### Activity
Beginning with the line that contains "thumb cmc: (155, 465)" and ending with the line that contains "middle mcp: (121, 224)", reproduce the lines of the entries below exactly, omitting pictures.
** Information given follows **
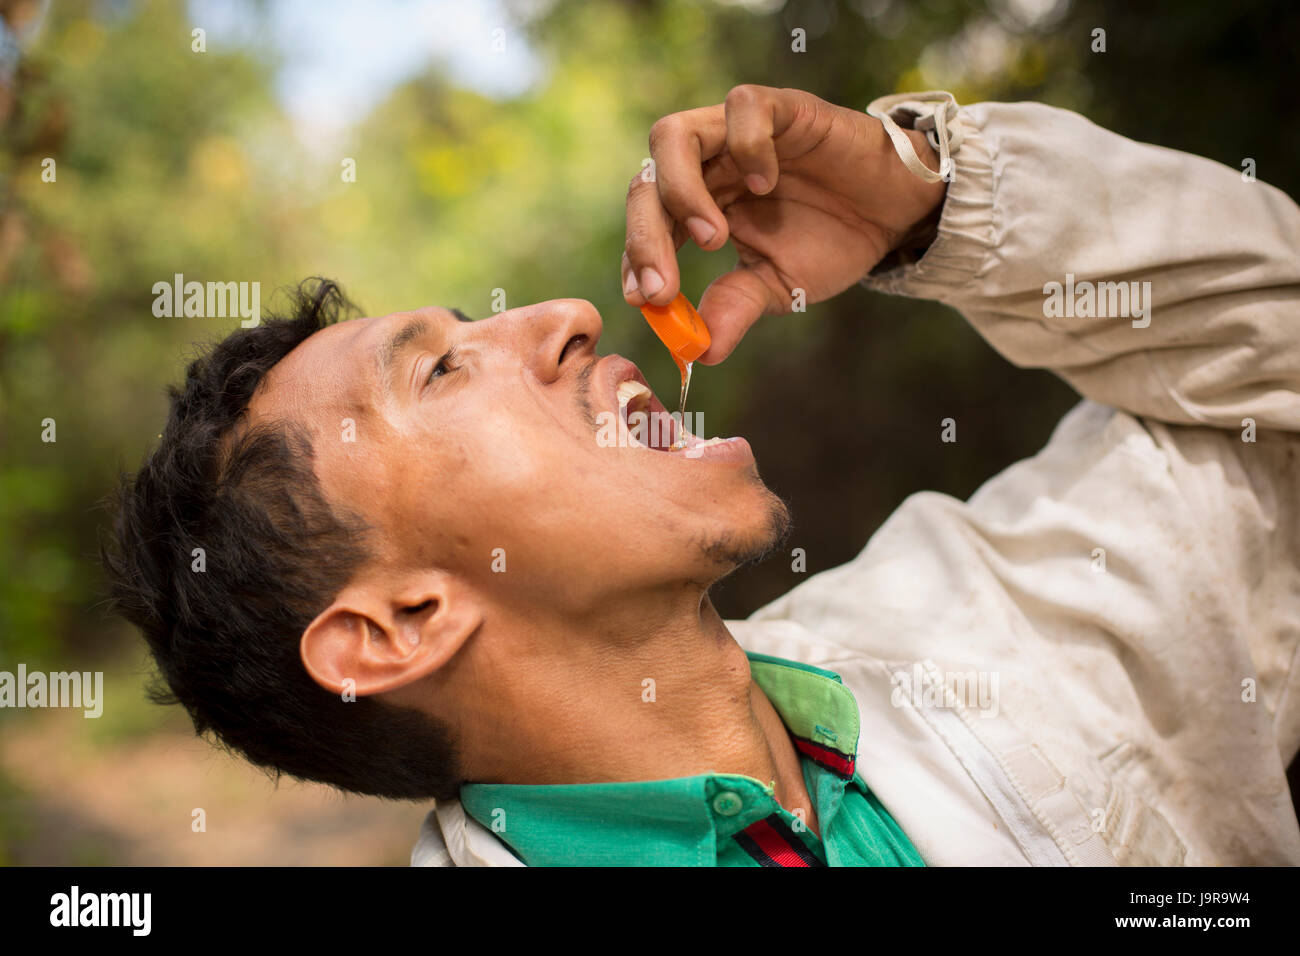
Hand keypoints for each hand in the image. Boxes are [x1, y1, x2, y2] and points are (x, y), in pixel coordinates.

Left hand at [622, 84, 946, 363]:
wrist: (895, 213)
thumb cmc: (831, 242)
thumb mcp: (778, 287)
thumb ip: (736, 308)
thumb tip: (700, 353)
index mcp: (698, 205)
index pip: (646, 223)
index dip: (636, 259)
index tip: (643, 301)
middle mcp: (708, 165)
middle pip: (647, 183)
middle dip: (645, 238)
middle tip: (664, 288)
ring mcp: (738, 133)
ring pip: (673, 136)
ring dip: (680, 191)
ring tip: (712, 239)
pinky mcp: (781, 109)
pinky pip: (743, 106)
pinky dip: (746, 146)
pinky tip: (765, 184)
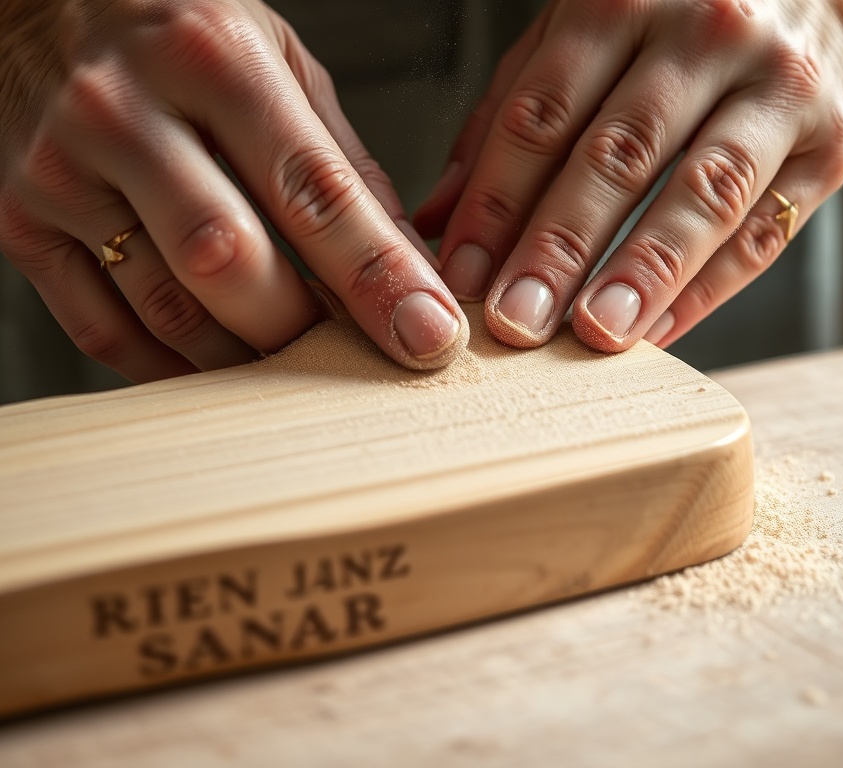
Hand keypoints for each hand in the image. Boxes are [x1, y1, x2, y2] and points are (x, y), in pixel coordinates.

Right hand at [0, 0, 466, 381]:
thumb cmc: (175, 23)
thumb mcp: (277, 59)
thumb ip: (341, 163)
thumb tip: (406, 262)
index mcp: (213, 60)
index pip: (313, 191)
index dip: (377, 275)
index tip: (428, 334)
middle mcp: (123, 112)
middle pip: (228, 263)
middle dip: (306, 330)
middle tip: (361, 356)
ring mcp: (59, 172)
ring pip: (166, 307)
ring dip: (246, 359)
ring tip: (295, 365)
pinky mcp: (18, 222)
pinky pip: (101, 329)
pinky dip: (171, 366)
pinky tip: (218, 369)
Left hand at [415, 0, 842, 351]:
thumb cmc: (677, 18)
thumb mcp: (584, 33)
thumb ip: (511, 113)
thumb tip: (440, 216)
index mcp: (624, 0)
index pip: (543, 114)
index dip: (497, 200)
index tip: (462, 276)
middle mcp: (707, 35)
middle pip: (620, 155)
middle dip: (561, 246)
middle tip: (517, 320)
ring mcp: (778, 89)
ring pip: (704, 194)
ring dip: (644, 273)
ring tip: (596, 332)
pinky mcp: (831, 146)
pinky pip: (764, 232)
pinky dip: (708, 289)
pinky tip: (657, 330)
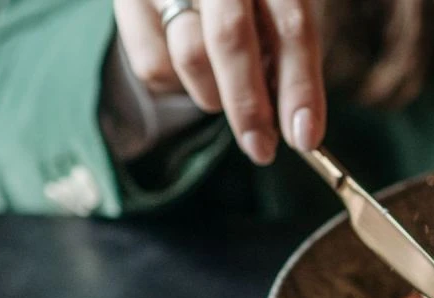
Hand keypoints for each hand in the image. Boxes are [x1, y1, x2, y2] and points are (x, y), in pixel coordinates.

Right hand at [113, 0, 325, 163]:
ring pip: (190, 56)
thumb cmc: (255, 6)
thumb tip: (295, 124)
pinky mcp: (129, 1)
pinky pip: (154, 66)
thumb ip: (289, 58)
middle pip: (230, 39)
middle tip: (261, 147)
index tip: (304, 138)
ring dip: (215, 94)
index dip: (300, 87)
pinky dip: (179, 86)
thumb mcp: (283, 18)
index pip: (292, 27)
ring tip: (226, 88)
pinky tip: (192, 70)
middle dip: (248, 105)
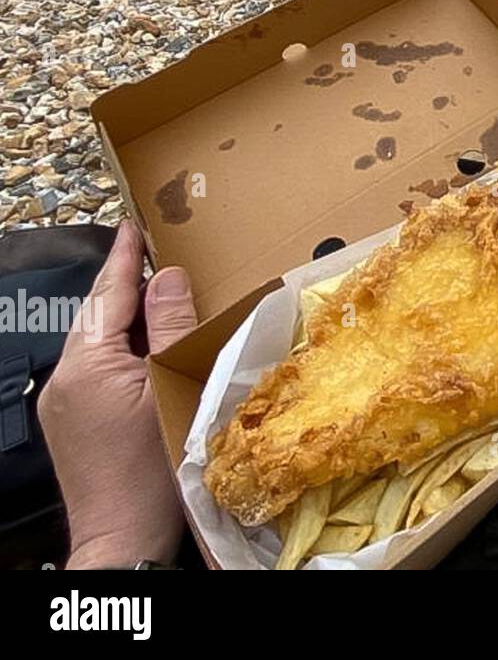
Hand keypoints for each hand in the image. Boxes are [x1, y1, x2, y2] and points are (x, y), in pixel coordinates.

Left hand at [38, 220, 196, 568]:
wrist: (122, 535)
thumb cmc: (155, 465)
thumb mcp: (172, 387)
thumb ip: (169, 328)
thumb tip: (168, 276)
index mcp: (87, 362)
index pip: (108, 295)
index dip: (123, 259)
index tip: (132, 227)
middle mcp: (62, 377)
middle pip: (95, 316)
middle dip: (120, 285)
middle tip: (146, 255)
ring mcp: (60, 402)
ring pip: (92, 342)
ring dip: (120, 317)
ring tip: (150, 297)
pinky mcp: (66, 423)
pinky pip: (90, 368)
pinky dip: (115, 347)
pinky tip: (138, 349)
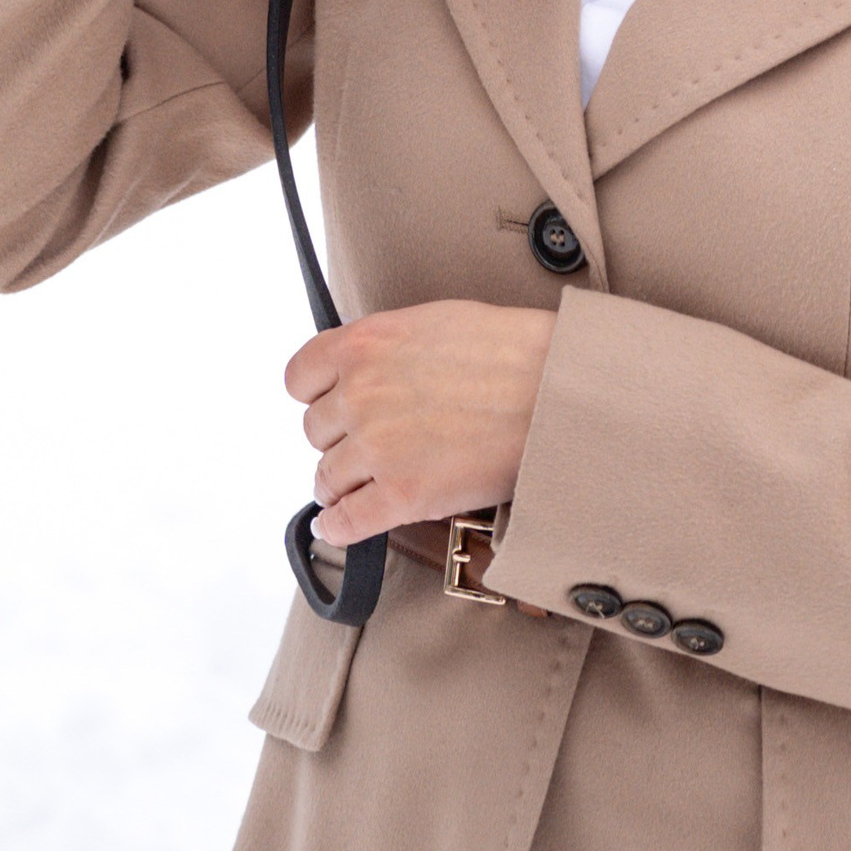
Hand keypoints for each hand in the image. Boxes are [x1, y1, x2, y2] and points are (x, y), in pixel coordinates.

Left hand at [285, 302, 556, 546]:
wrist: (551, 390)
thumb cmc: (506, 350)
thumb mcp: (429, 322)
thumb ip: (383, 348)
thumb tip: (365, 370)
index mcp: (363, 344)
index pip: (299, 379)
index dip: (317, 395)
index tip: (331, 405)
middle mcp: (359, 394)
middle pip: (315, 431)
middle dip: (340, 438)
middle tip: (371, 442)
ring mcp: (377, 447)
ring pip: (326, 477)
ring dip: (342, 483)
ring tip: (362, 485)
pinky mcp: (401, 496)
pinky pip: (345, 522)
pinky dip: (338, 527)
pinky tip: (339, 526)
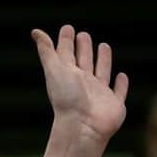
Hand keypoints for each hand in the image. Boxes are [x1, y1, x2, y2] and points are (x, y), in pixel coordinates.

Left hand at [32, 26, 128, 145]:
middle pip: (83, 62)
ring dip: (102, 60)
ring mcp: (99, 94)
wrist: (82, 128)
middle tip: (82, 35)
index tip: (67, 28)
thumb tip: (34, 31)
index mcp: (68, 76)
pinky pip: (118, 92)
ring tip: (103, 46)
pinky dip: (121, 85)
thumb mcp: (55, 71)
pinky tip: (121, 76)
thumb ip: (47, 52)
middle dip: (83, 48)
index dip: (66, 41)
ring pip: (101, 73)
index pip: (66, 55)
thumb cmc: (67, 100)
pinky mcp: (114, 104)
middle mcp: (83, 84)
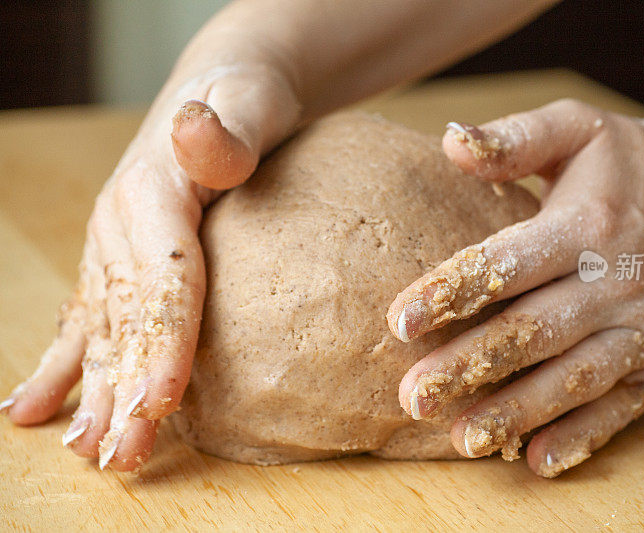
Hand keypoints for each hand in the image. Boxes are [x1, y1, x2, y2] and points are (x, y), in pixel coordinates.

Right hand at [0, 56, 299, 470]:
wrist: (225, 88)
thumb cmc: (249, 100)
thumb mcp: (250, 102)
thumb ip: (226, 131)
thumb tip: (194, 136)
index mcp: (152, 191)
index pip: (161, 280)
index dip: (162, 343)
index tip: (161, 401)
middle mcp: (121, 224)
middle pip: (126, 316)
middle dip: (123, 388)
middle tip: (123, 454)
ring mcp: (114, 243)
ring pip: (101, 325)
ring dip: (92, 390)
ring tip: (85, 448)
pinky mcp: (119, 257)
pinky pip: (87, 314)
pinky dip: (63, 363)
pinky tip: (34, 408)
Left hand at [387, 99, 643, 475]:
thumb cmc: (625, 162)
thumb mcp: (574, 128)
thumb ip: (514, 138)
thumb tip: (448, 141)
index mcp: (583, 225)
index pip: (507, 265)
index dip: (452, 292)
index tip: (399, 321)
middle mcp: (613, 281)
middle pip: (532, 332)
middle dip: (470, 367)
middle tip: (413, 398)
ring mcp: (641, 328)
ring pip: (572, 378)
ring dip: (516, 411)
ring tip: (462, 438)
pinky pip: (621, 406)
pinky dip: (582, 437)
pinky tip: (537, 460)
** End of Information given **
### Response to the task
thumb cmc: (155, 465)
thumb mcp: (172, 387)
thumb ip: (169, 328)
thumb tip: (168, 276)
index mcp: (87, 362)
index pip: (108, 295)
index dip: (123, 259)
index tip: (132, 227)
middle mcp: (62, 377)
middle pip: (95, 316)
middle dip: (120, 285)
middle tip: (146, 255)
ring mcp: (60, 402)
ring pip: (92, 342)
ring dip: (120, 317)
ring tip: (150, 297)
pinky mcp: (66, 423)
pinky pip: (90, 368)
pinky dip: (115, 347)
pinky tip: (138, 349)
Hand keypoints for each hand in the image. Boxes are [x1, y1, x2, y2] and points are (x, y), in pixel coordinates.

Left hand at [285, 302, 556, 546]:
wrist: (551, 390)
thumb cmc: (506, 350)
thumb mcp: (429, 322)
thumb ip: (383, 348)
thumb tip: (365, 370)
index mcp: (363, 344)
index pip: (299, 379)
index dip: (317, 395)
index tip: (331, 405)
middle mcp: (359, 394)
middle pip: (315, 431)
middle dip: (340, 438)
middle tip: (371, 442)
ring mcp: (377, 447)
ring pip: (326, 477)
ring dip: (342, 483)
ring tip: (362, 485)
pinky mcp: (401, 496)
pinky pip: (345, 522)
pinky dip: (338, 527)
pinky tip: (339, 526)
Hand keypoints for each hand in the image. Boxes are [x1, y1, x2, y2] and points are (x, y), in pixel coordinates.

Left hand at [32, 26, 128, 145]:
middle pip: (83, 62)
ring dip: (102, 60)
ring mcp: (99, 94)
wrist: (82, 128)
middle tip: (82, 35)
index tip: (67, 28)
thumb tip: (34, 31)
index mcp: (68, 76)
pinky pip: (118, 92)
ring tip: (103, 46)
pinky dip: (121, 85)
thumb mcp: (55, 71)
pinky tip: (121, 76)
thumb ip: (47, 52)
middle dip: (83, 48)
index dip: (66, 41)
ring pip: (101, 73)
index pip: (66, 55)
thumb cmc: (67, 100)
pinky mcp: (114, 104)
middle mcp: (83, 84)
Hand keypoints for each hand in the image. Boxes are [x1, y1, x2, y2] and points are (x, y), in pixel coordinates.

Right hand at [0, 56, 299, 470]:
wrist: (225, 88)
thumb cmc: (249, 100)
thumb mcp: (250, 102)
thumb ip: (226, 131)
thumb tip: (194, 136)
index mcp: (152, 191)
index pip: (161, 280)
index dip: (162, 343)
index tip: (161, 401)
middle mcp: (121, 224)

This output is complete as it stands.